* Assignment *
Only one span is wanted from the lines below: from the one with "1 large bell pepper" up to and including the one with "One concerning factor". Copy it exactly, without images.

Given entries Block Start

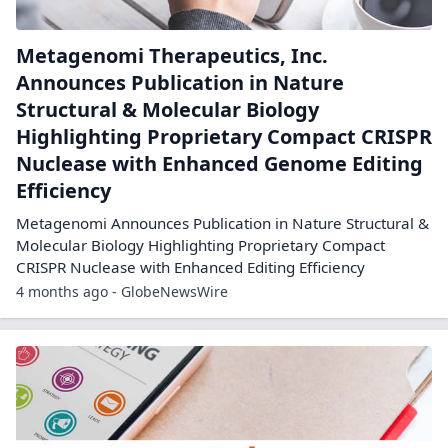
Metagenomi Therapeutics, Inc.
Announces Publication in Nature
Structural & Molecular Biology
Highlighting Proprietary Compact CRISPR
Nuclease with Enhanced Genome Editing
Efficiency
Metagenomi Announces Publication in Nature Structural &
Molecular Biology Highlighting Proprietary Compact
CRISPR Nuclease with Enhanced Editing Efficiency
4 months ago - GlobeNewsWire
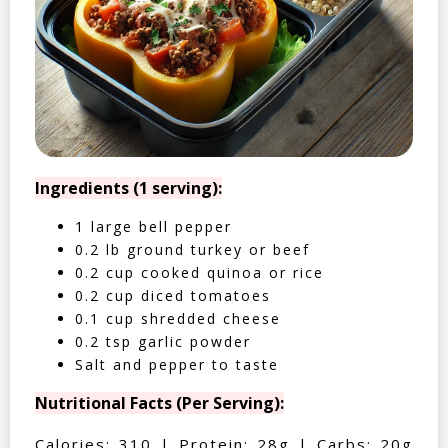
Ingredients (1 serving):
1 large bell pepper
0.2 lb ground turkey or beef
0.2 cup cooked quinoa or rice
0.2 cup diced tomatoes
0.1 cup shredded cheese
0.2 tsp garlic powder
Salt and pepper to taste
Nutritional Facts (Per Serving):
Calories: 310 | Protein: 28g | Carbs: 20g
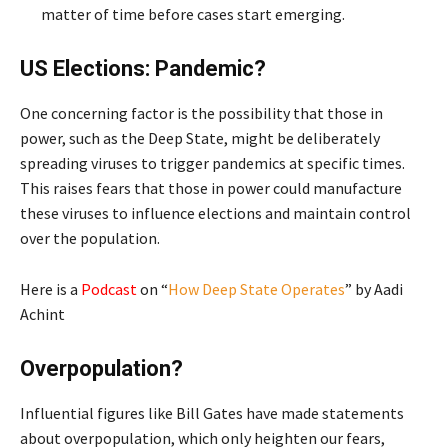
matter of time before cases start emerging.
US Elections: Pandemic?
One concerning factor is the possibility that those in
power, such as the Deep State, might be deliberately
spreading viruses to trigger pandemics at specific times.
This raises fears that those in power could manufacture
these viruses to influence elections and maintain control
over the population.
Here is a
Podcast
on “
How Deep State Operates
” by Aadi
Achint
Overpopulation?
Influential figures like Bill Gates have made statements
about overpopulation, which only heighten our fears,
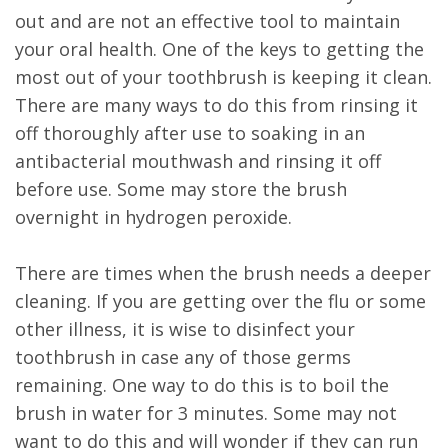
out and are not an effective tool to maintain
your oral health. One of the keys to getting the
most out of your toothbrush is keeping it clean.
There are many ways to do this from rinsing it
off thoroughly after use to soaking in an
antibacterial mouthwash and rinsing it off
before use. Some may store the brush
overnight in hydrogen peroxide.
There are times when the brush needs a deeper
cleaning. If you are getting over the flu or some
other illness, it is wise to disinfect your
toothbrush in case any of those germs
remaining. One way to do this is to boil the
brush in water for 3 minutes. Some may not
want to do this and will wonder if they can run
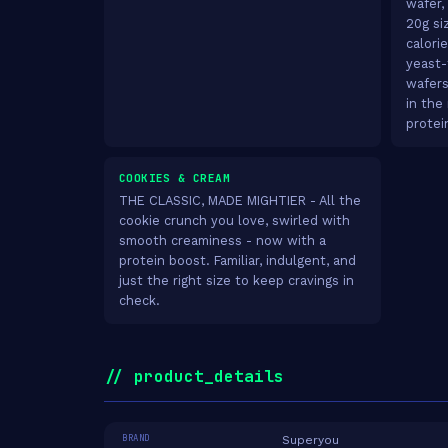
wafer,
20g siz
calori
yeast-
wafers
in the
protei
COOKIES & CREAM
THE CLASSIC, MADE MIGHTIER - All the
cookie crunch you love, swirled with
smooth creaminess - now with a
protein boost. Familiar, indulgent, and
just the right size to keep cravings in
check.
// product_details
BRAND
Superyou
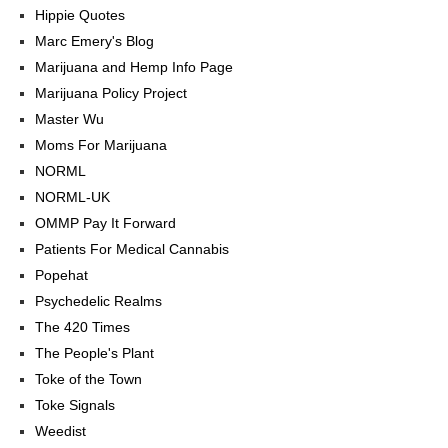
Hippie Quotes
Marc Emery's Blog
Marijuana and Hemp Info Page
Marijuana Policy Project
Master Wu
Moms For Marijuana
NORML
NORML-UK
OMMP Pay It Forward
Patients For Medical Cannabis
Popehat
Psychedelic Realms
The 420 Times
The People's Plant
Toke of the Town
Toke Signals
Weedist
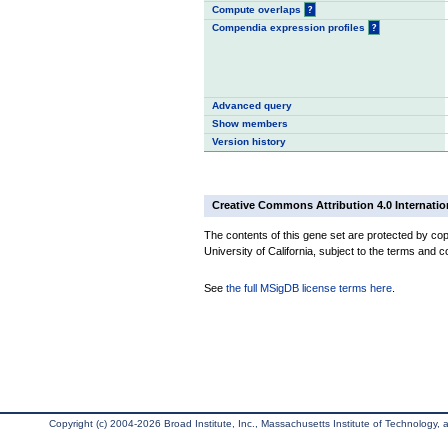
Compute overlaps
?
Compendia expression profiles
?
Advanced query
Show members
Version history
Creative Commons Attribution 4.0 Internatio
The contents of this gene set are protected by cop
University of California, subject to the terms and c
See
the full MSigDB license terms here
.
Copyright (c) 2004-2026 Broad Institute, Inc., Massachusetts Institute of Technology, an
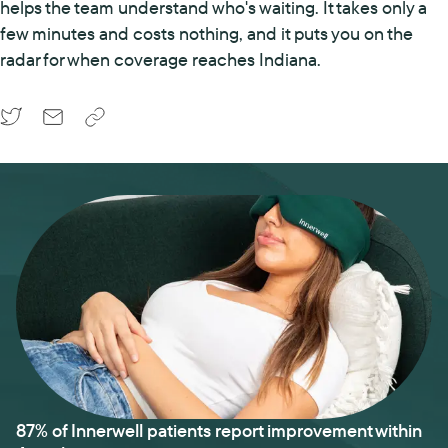
helps the team understand who's waiting. It takes only a
few minutes and costs nothing, and it puts you on the
radar for when coverage reaches Indiana.
87% of Innerwell patients report improvement within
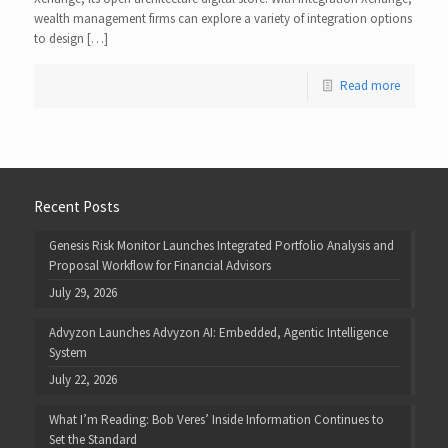
wealth management firms can explore a variety of integration options
to design […]
Read more
Recent Posts
Genesis Risk Monitor Launches Integrated Portfolio Analysis and
Proposal Workflow for Financial Advisors
July 29, 2026
Advyzon Launches Advyzon AI: Embedded, Agentic Intelligence
System
July 22, 2026
What I’m Reading: Bob Veres’ Inside Information Continues to
Set the Standard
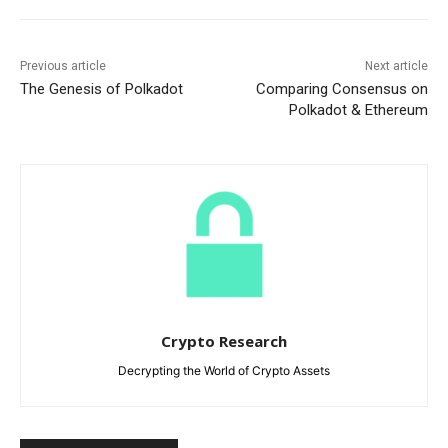
Previous article
Next article
The Genesis of Polkadot
Comparing Consensus on
Polkadot & Ethereum
Crypto Research
Decrypting the World of Crypto Assets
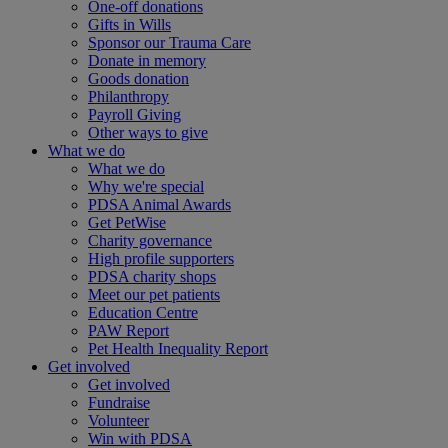
One-off donations
Gifts in Wills
Sponsor our Trauma Care
Donate in memory
Goods donation
Philanthropy
Payroll Giving
Other ways to give
What we do
What we do
Why we're special
PDSA Animal Awards
Get PetWise
Charity governance
High profile supporters
PDSA charity shops
Meet our pet patients
Education Centre
PAW Report
Pet Health Inequality Report
Get involved
Get involved
Fundraise
Volunteer
Win with PDSA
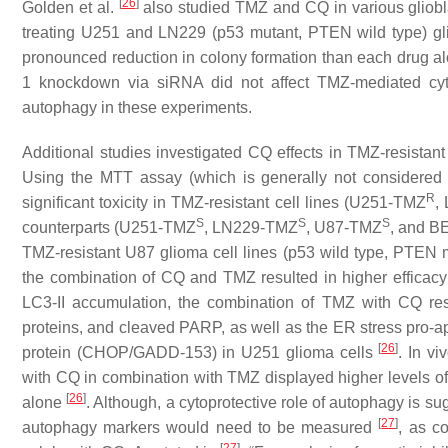
[
26
]
Golden et al.
also studied TMZ and CQ in various gliobla
treating U251 and LN229 (p53 mutant, PTEN wild type) gl
pronounced reduction in colony formation than each drug al
1 knockdown via siRNA did not affect TMZ-mediated cytot
autophagy in these experiments.
Additional studies investigated CQ effects in TMZ-resistan
Using the MTT assay (which is generally not considered
R
significant toxicity in TMZ-resistant cell lines (U251-TMZ
,
S
S
S
counterparts (U251-TMZ
, LN229-TMZ
, U87-TMZ
, and B
TMZ-resistant U87 glioma cell lines (p53 wild type, PTEN 
the combination of CQ and TMZ resulted in higher efficac
LC3-II accumulation, the combination of TMZ with CQ resul
proteins, and cleaved PARP, as well as the ER stress pro
[
26
]
protein (CHOP/GADD-153) in U251 glioma cells
. In v
with CQ in combination with TMZ displayed higher levels
[
26
]
alone
. Although, a cytoprotective role of autophagy is s
[
27
]
autophagy markers would need to be measured
, as c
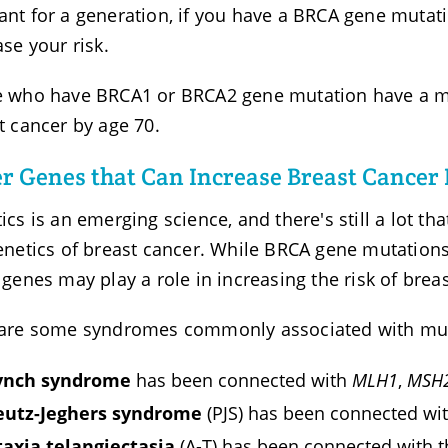
nt for a generation, if you have a BRCA gene mutation,
ase your risk.
 who have BRCA1 or BRCA2 gene mutation have a mu
t cancer by age 70.
r Genes that Can Increase Breast Cancer 
ics is an emerging science, and there's still a lot th
enetics of breast cancer. While BRCA gene mutations
 genes may play a role in increasing the risk of brea
are some syndromes commonly associated with muta
ynch syndrome
has been connected with
MLH1
,
MSH
eutz-Jeghers syndrome
(PJS) has been connected wi
taxia telangiectasia
(A-T) has been connected with 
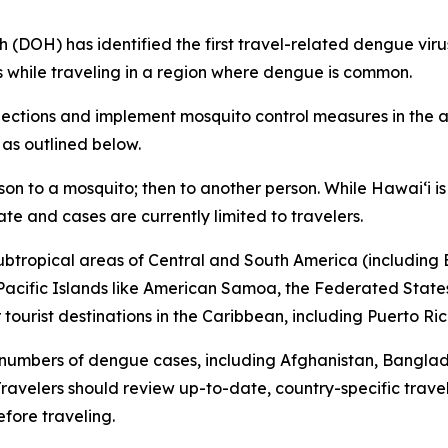
H) has identified the first travel-related dengue virus c
s while traveling in a region where dengue is common.
tions and implement mosquito control measures in the af
 as outlined below.
son to a mosquito; then to another person. While Hawai‘i 
ate and cases are currently limited to travelers.
subtropical areas of Central and South America (including B
l Pacific Islands like American Samoa, the Federated States
ourist destinations in the Caribbean, including Puerto Ric
 numbers of dengue cases, including Afghanistan, Bangla
avelers should review up-to-date, country-specific trave
fore traveling.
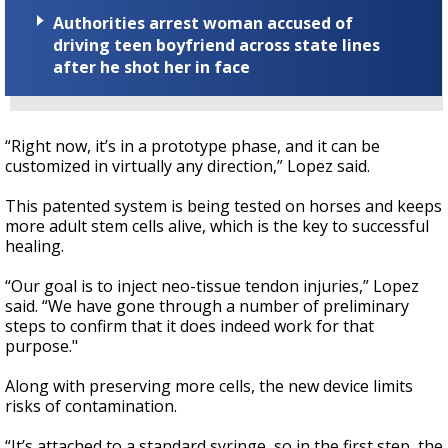
Authorities arrest woman accused of
driving teen boyfriend across state lines
after he shot her in face
“Right now, it’s in a prototype phase, and it can be
customized in virtually any direction,” Lopez said.
This patented system is being tested on horses and keeps
more adult stem cells alive, which is the key to successful
healing.
“Our goal is to inject neo-tissue tendon injuries,” Lopez
said. “We have gone through a number of preliminary
steps to confirm that it does indeed work for that
purpose."
Along with preserving more cells, the new device limits
risks of contamination.
“It’s attached to a standard syringe, so in the first step, the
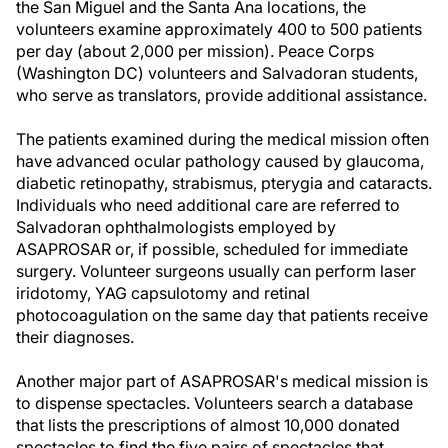
the San Miguel and the Santa Ana locations, the
volunteers examine approximately 400 to 500 patients
per day (about 2,000 per mission). Peace Corps
(Washington DC) volunteers and Salvadoran students,
who serve as translators, provide additional assistance.
The patients examined during the medical mission often
have advanced ocular pathology caused by glaucoma,
diabetic retinopathy, strabismus, pterygia and cataracts.
Individuals who need additional care are referred to
Salvadoran ophthalmologists employed by
ASAPROSAR or, if possible, scheduled for immediate
surgery. Volunteer surgeons usually can perform laser
iridotomy, YAG capsulotomy and retinal
photocoagulation on the same day that patients receive
their diagnoses.
Another major part of ASAPROSAR's medical mission is
to dispense spectacles. Volunteers search a database
that lists the prescriptions of almost 10,000 donated
spectacles to find the five pairs of spectacles that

Given entries Block End

* Response area *
1 large bell pepper
0.2 lb ground turkey or beef
0.2 cup cooked quinoa or rice
0.2 cup diced tomatoes
0.1 cup shredded cheese
0.2 tsp garlic powder
Salt and pepper to taste
Nutritional Facts (Per Serving):
Calories: 310 | Protein: 28g | Carbs: 20g
matter of time before cases start emerging.
US Elections: Pandemic?
One concerning factor is the possibility that those in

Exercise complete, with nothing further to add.